**ASSIGNMENT**
Reproduce the records below; each should match the original exactly.

**SUPPLIED RECORDS**
____________

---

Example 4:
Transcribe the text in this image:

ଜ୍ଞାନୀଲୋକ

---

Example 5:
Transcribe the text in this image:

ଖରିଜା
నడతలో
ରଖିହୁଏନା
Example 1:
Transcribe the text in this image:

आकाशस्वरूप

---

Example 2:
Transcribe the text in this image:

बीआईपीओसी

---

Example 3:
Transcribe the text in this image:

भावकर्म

____________

**YOUR RESPONSE**
---

Example 4:
Transcribe the text in this image:

ଜ୍ଞାନୀଲୋକ

---

Example 5:
Transcribe the text in this image:

ଖରିଜା
నడతలో
ରଖିହୁଏନା
Example 1:
Transcribe the text in this image:

आकाशस्वरूप

---

Example 2:
Transcribe the text in this image:

बीआईपीओसी

---

Example 3:
Transcribe the text in this image:

भावकर्म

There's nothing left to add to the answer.